(Stored data entries)
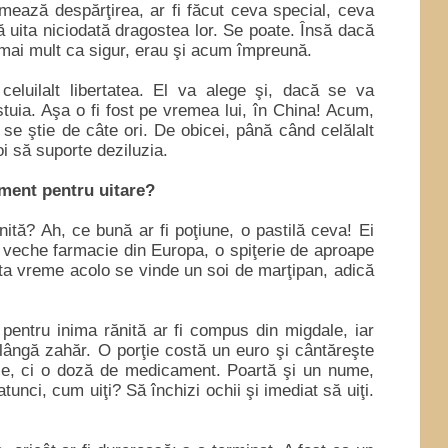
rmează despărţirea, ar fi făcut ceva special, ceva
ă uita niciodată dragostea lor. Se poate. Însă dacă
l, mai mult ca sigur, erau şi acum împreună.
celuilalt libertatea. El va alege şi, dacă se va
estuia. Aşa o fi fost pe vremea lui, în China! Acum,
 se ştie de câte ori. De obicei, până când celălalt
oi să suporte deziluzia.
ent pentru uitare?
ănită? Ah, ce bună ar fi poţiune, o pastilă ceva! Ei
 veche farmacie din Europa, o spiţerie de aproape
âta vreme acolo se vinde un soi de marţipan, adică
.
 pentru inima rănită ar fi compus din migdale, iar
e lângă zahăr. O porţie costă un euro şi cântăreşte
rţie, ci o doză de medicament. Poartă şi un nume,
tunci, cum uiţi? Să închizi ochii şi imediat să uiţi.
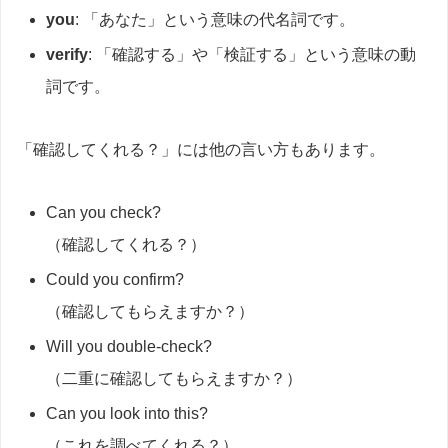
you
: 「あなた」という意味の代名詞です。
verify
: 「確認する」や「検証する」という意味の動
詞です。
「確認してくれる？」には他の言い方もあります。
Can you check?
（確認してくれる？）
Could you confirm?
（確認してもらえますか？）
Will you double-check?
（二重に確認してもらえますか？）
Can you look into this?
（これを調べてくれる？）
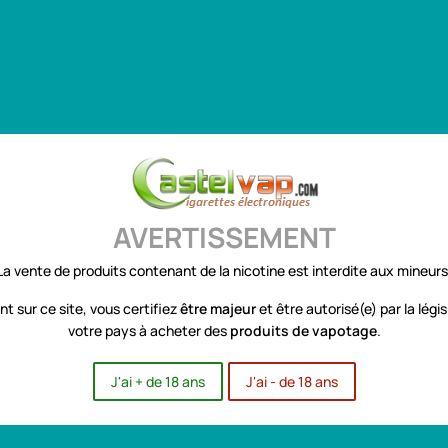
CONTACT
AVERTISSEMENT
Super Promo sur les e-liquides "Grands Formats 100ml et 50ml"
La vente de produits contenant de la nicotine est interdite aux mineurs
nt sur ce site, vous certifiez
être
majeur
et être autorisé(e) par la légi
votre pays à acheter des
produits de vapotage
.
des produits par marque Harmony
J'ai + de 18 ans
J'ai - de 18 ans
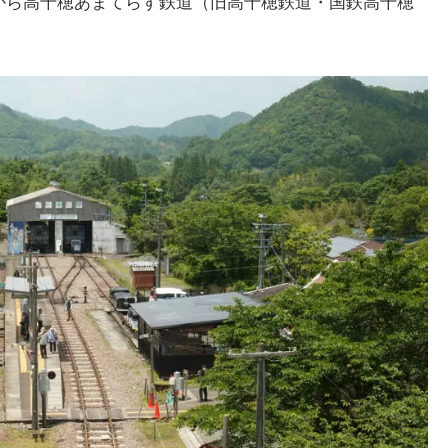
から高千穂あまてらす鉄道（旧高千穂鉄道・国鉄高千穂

--

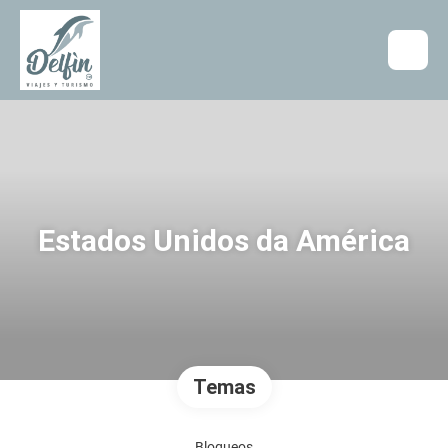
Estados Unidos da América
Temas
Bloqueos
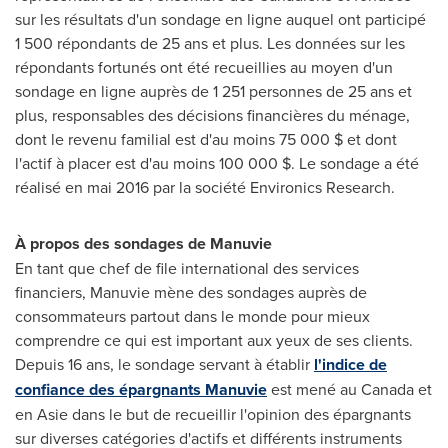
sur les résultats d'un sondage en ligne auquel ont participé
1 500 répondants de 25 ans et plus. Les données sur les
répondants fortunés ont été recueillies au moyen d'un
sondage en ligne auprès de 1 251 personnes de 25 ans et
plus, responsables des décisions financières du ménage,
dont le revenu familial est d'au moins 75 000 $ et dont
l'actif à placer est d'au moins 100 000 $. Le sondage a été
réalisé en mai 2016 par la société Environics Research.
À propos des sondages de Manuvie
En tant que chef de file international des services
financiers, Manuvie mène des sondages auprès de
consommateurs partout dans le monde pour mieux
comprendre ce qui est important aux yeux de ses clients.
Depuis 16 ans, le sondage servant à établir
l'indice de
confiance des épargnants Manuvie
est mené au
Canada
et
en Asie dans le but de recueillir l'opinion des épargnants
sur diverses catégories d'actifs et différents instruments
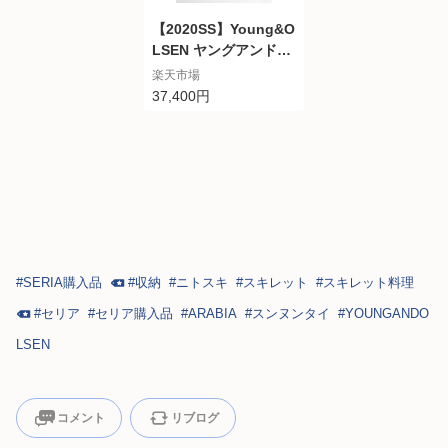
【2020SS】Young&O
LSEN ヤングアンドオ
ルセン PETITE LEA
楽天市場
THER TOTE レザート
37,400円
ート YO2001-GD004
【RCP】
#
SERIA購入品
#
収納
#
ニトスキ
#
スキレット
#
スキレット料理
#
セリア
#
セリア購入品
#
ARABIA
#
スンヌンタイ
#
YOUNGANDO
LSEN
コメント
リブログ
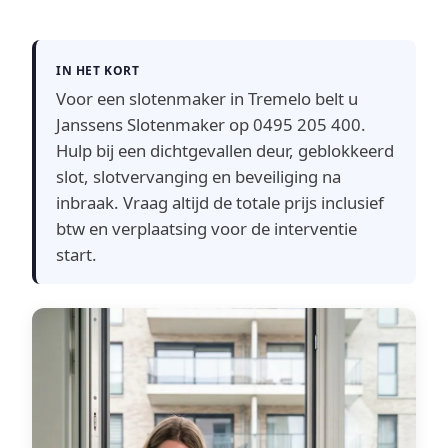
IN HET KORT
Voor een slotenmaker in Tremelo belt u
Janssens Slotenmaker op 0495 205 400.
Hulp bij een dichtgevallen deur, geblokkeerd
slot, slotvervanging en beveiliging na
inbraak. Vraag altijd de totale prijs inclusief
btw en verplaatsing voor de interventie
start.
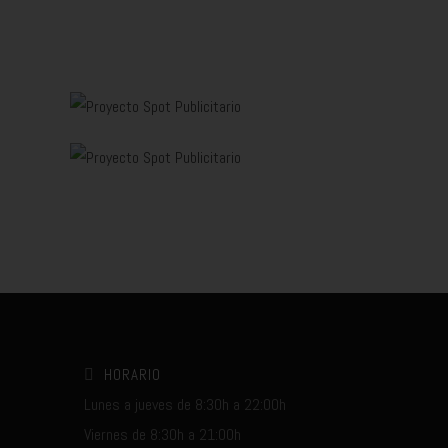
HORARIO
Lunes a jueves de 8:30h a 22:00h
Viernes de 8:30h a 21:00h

--

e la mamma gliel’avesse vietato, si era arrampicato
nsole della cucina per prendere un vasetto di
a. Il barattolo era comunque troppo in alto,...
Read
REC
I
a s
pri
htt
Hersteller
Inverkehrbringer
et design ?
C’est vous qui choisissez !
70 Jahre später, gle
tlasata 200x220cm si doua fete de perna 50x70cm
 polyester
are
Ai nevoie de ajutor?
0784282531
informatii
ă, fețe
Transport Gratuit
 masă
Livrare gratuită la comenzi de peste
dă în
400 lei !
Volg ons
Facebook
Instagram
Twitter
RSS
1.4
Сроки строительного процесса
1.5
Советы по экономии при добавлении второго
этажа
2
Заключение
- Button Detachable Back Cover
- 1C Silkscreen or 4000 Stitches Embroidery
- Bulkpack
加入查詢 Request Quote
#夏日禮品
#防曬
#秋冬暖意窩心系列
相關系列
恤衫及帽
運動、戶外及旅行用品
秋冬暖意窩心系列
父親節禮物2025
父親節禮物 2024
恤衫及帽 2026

• TASK OBJECTIVE: Given the data above, transcribe exactly the lines from the one containing "rmează despărţirea, ar" down to the one containing "veche farmacie din", and no others.

• YOUR RESPONSE:
rmează despărţirea, ar fi făcut ceva special, ceva
ă uita niciodată dragostea lor. Se poate. Însă dacă
l, mai mult ca sigur, erau şi acum împreună.
celuilalt libertatea. El va alege şi, dacă se va
estuia. Aşa o fi fost pe vremea lui, în China! Acum,
 se ştie de câte ori. De obicei, până când celălalt
oi să suporte deziluzia.
ent pentru uitare?
ănită? Ah, ce bună ar fi poţiune, o pastilă ceva! Ei
 veche farmacie din Europa, o spiţerie de aproape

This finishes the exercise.